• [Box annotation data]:

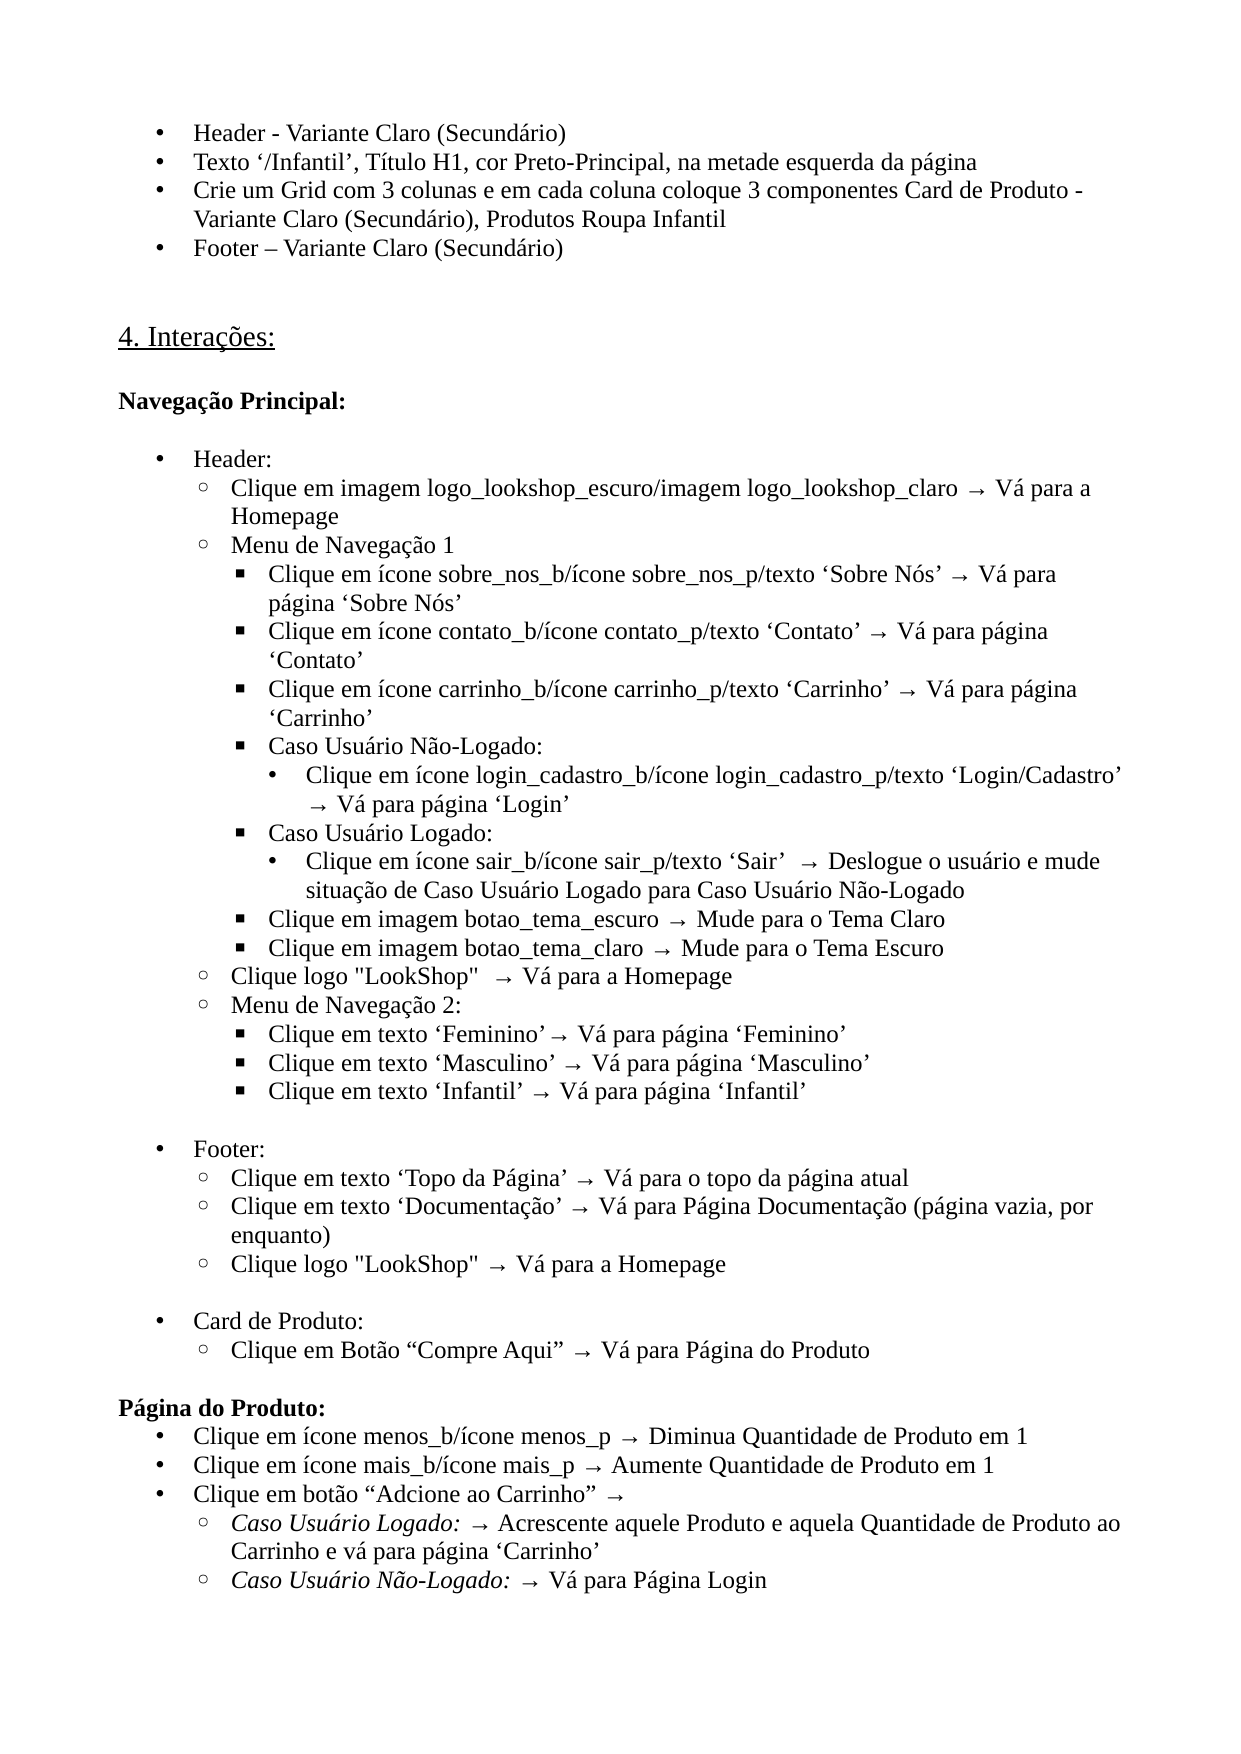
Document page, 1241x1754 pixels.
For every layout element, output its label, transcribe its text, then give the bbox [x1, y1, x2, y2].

list Caso Usuário Logado: → Acrescente aquele Produto e aquela Quantidade de Produto ao Carrinho e vá para página ‘Carrinho’ [193, 1508, 1122, 1565]
list Texto ‘/Infantil’, Título H1, cor Preto-Principal, na metade esquerda da página [156, 147, 1122, 176]
list Clique logo "LookShop" → Vá para a Homepage [193, 1249, 1122, 1278]
list Clique em ícone mais_b/ícone mais_p → Aumente Quantidade de Produto em 1 [156, 1450, 1122, 1479]
list Caso Usuário Não-Logado: [231, 731, 1122, 760]
list Clique em ícone sobre_nos_b/ícone sobre_nos_p/texto ‘Sobre Nós’ → Vá para página ‘Sobre Nós’ [231, 559, 1122, 616]
list Crie um Grid com 3 colunas e em cada coluna coloque 3 componentes Card de Produto - Variante Claro (Secundário), Produtos Roupa Infantil [156, 176, 1122, 233]
list Header - Variante Claro (Secundário) [156, 118, 1122, 147]
list Clique em ícone carrinho_b/ícone carrinho_p/texto ‘Carrinho’ → Vá para página ‘Carrinho’ [231, 674, 1122, 731]
list Caso Usuário Logado: [231, 818, 1122, 846]
list Clique em Botão “Compre Aqui” → Vá para Página do Produto [193, 1335, 1122, 1364]
list Clique em imagem botao_tema_escuro → Mude para o Tema Claro [231, 904, 1122, 933]
list Menu de Navegação 2: [193, 990, 1122, 1019]
list Footer – Variante Claro (Secundário) [156, 233, 1122, 262]
list Menu de Navegação 1 [193, 530, 1122, 559]
list Clique em texto ‘Documentação’ → Vá para Página Documentação (página vazia, por enquanto) [193, 1191, 1122, 1249]
list Clique em ícone contato_b/ícone contato_p/texto ‘Contato’ → Vá para página ‘Contato’ [231, 616, 1122, 674]
list Clique logo "LookShop" → Vá para a Homepage [193, 961, 1122, 990]
list Clique em texto ‘Infantil’ → Vá para página ‘Infantil’ [231, 1076, 1122, 1105]
list Clique em ícone menos_b/ícone menos_p → Diminua Quantidade de Produto em 1 [156, 1421, 1122, 1450]
list Clique em botão “Adcione ao Carrinho” → [156, 1479, 1122, 1508]
list Caso Usuário Não-Logado: → Vá para Página Login [193, 1565, 1122, 1594]
list Clique em imagem logo_lookshop_escuro/imagem logo_lookshop_claro → Vá para a Homepage [193, 473, 1122, 530]
list Clique em imagem botao_tema_claro → Mude para o Tema Escuro [231, 933, 1122, 961]
text Página do Produto: [118, 1393, 1122, 1421]
text 4. Interações: [118, 319, 1122, 353]
list Clique em ícone sair_b/ícone sair_p/texto ‘Sair’ → Deslogue o usuário e mude situação de Caso Usuário Logado para Caso Usuário Não-Logado [268, 846, 1122, 904]
list Header: [156, 444, 1122, 473]
list Clique em ícone login_cadastro_b/ícone login_cadastro_p/texto ‘Login/Cadastro’ → Vá para página ‘Login’ [268, 760, 1122, 818]
list Clique em texto ‘Topo da Página’ → Vá para o topo da página atual [193, 1163, 1122, 1191]
list Card de Produto: [156, 1306, 1122, 1335]
list Clique em texto ‘Feminino’→ Vá para página ‘Feminino’ [231, 1019, 1122, 1048]
text Navegação Principal: [118, 386, 1122, 415]
list Clique em texto ‘Masculino’ → Vá para página ‘Masculino’ [231, 1048, 1122, 1076]
list Footer: [156, 1134, 1122, 1163]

• [Directive]:
Write out the lines above verbatim, everything from the start of the records down to the line containing "For every layout", both ends included. Leave the pictures out of your answer.

• [Written response]:
Document page, 1241x1754 pixels.
For every layout element, output its label, transcribe its text, then give the bbox [x1, y1, x2, y2].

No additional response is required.